El pequeño Santiago Calixto, de 9 años, quien murió el sábado por la noche en Santa María Xixitla, en San Pedro Cholula, al ser alcanzado por una bala perdida, fue sepultado este martes en el panteón de la Magdalena en esa misma comunidad.

La bala perdida acabó con la vida del pequeño, también con sus sueños de ser soldado y de comprar una casa grande y un carro para sus padres: para eso estaba trabajando.

"Era un niño muy bueno, siempre cuidaba de sus hermanos pequeños (el bebé Axel y Diego de 6 años). Era buen estudiante siempre iba gustoso a la escuela y transmitía su alegría. Se daba a querer", indicó María Teresa Fernández Ruiz, quien fue su maestra en tercero de kínder Blandina Torres de Marín, además ser su vecina. El menor actualmente cursaba el tercer año de primeria.

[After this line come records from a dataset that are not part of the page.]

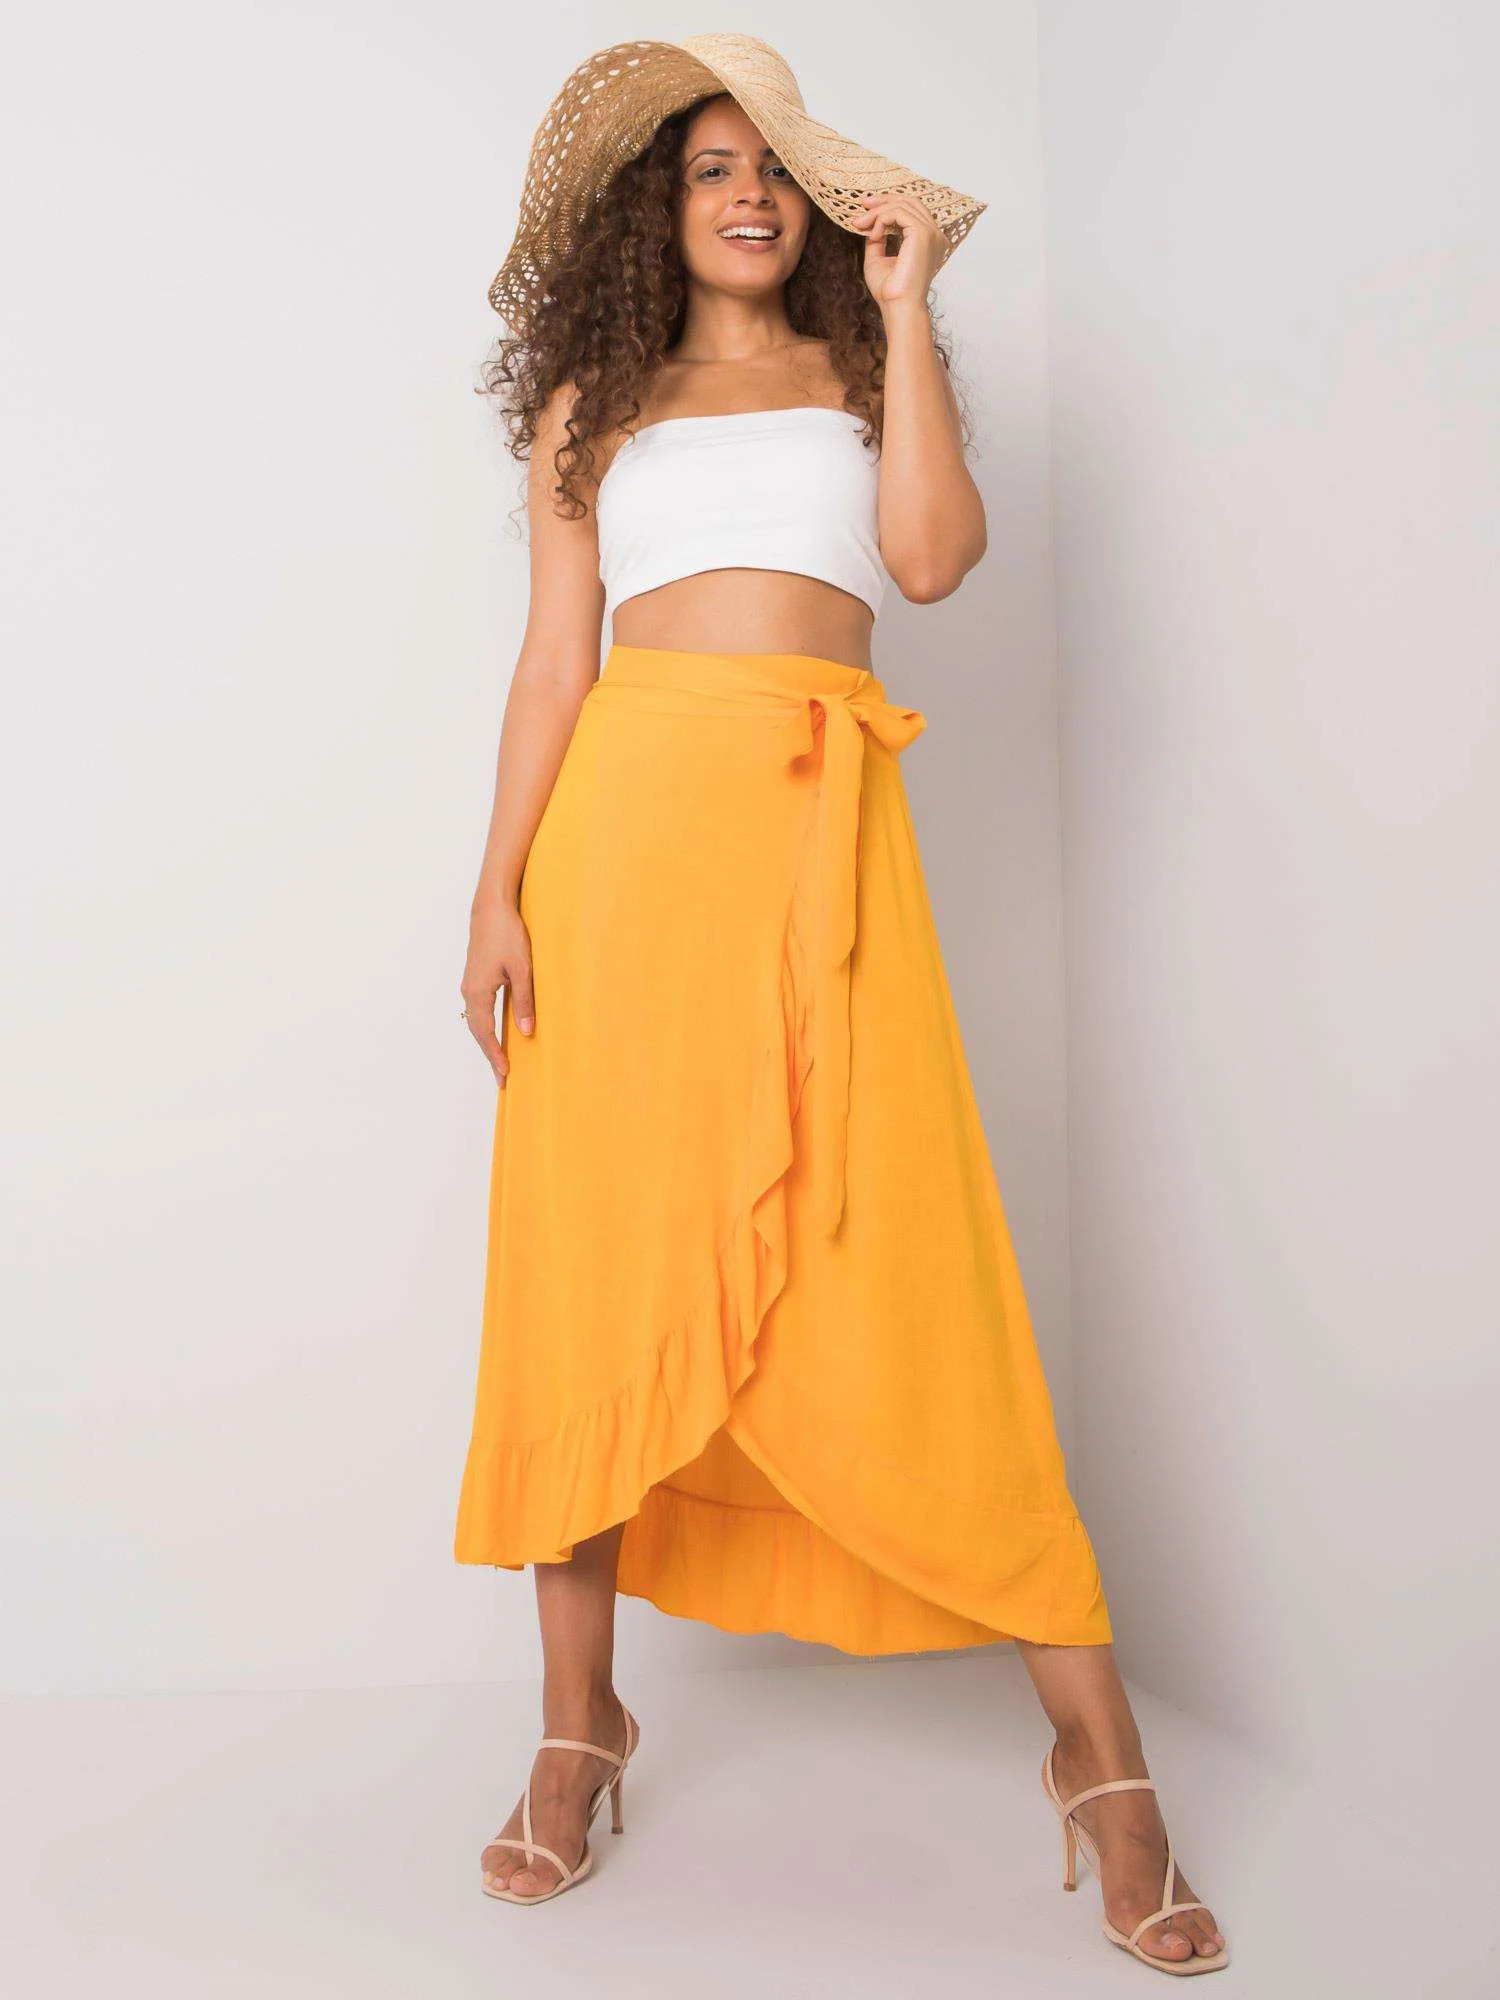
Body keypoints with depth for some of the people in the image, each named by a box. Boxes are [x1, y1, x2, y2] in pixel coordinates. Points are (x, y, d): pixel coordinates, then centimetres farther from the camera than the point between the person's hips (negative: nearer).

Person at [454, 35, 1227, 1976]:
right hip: (626, 814, 1)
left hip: (817, 829, -1)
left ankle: (1099, 1750, 1)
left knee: (896, 1266, -8)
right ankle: (580, 1723, 13)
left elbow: (931, 555, -2)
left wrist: (905, 304, 3)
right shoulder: (592, 402, 19)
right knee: (602, 1257, -1)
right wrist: (500, 888, -1)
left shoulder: (862, 371, 19)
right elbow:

Este martes alrededor de las 11:30 horas, el cortejo fúnebre salió de la funeraria donde era velado el pequeño. Lo acompañaban familiares, amigos, maestros y compañeros de la escuela. Antes de dirigirse al campo santo llegaron a la iglesia de Santa María Xixitla, en donde recibió misa de cuerpo presente.

Con música, flores y globos blancos, el cortejo fúnebre fue acompañado al panteón de la Magdalena en San Pedro Cholula, en donde finalmente fue sepultado.

Familiares y amigos exigen a las autoridades una pronta investigación para dar con los responsables y que agoten todas las líneas de investigación posibles, porque señalan que no creen la versión de la Fiscalía General del Estado (FGE) que fue una bala perdida la que mató al niño.

Cabe señalar que la versión policial señala que posiblemente una bala disparada al aire desde una calle cercana fue la que al caer impactó y mató al niño.